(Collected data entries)
_ _ _ _ _
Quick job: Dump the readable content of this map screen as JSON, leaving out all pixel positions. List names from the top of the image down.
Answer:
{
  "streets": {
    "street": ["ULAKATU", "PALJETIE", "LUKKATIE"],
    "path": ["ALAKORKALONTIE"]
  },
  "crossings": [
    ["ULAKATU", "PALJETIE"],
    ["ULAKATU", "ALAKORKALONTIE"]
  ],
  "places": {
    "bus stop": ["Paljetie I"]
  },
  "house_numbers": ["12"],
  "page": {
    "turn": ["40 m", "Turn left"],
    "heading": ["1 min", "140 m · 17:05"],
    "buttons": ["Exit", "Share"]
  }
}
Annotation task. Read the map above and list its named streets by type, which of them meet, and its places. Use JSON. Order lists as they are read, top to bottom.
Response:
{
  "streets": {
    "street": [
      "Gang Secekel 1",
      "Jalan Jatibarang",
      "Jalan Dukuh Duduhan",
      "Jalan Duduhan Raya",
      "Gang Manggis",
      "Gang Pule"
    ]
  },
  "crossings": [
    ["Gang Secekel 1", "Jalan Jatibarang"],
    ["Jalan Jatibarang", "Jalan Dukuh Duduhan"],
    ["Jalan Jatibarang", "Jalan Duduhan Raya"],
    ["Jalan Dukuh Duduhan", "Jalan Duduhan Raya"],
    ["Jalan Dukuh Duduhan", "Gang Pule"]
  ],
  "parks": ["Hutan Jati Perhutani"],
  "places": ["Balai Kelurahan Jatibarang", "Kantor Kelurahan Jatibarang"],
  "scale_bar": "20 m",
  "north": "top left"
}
_ _ _ _ _
__Task to carry out__.
Exactly as written, give the line containing "Annotation task. Read" and all remaining lines of the records.

__Solved problem__.
Annotation task. Read the map above and list its named streets by type, which of them meet, and its places. Use JSON. Order lists as they are read, top to bottom.
Response:
{
  "streets": {
    "street": [
      "Gang Secekel 1",
      "Jalan Jatibarang",
      "Jalan Dukuh Duduhan",
      "Jalan Duduhan Raya",
      "Gang Manggis",
      "Gang Pule"
    ]
  },
  "crossings": [
    ["Gang Secekel 1", "Jalan Jatibarang"],
    ["Jalan Jatibarang", "Jalan Dukuh Duduhan"],
    ["Jalan Jatibarang", "Jalan Duduhan Raya"],
    ["Jalan Dukuh Duduhan", "Jalan Duduhan Raya"],
    ["Jalan Dukuh Duduhan", "Gang Pule"]
  ],
  "parks": ["Hutan Jati Perhutani"],
  "places": ["Balai Kelurahan Jatibarang", "Kantor Kelurahan Jatibarang"],
  "scale_bar": "20 m",
  "north": "top left"
}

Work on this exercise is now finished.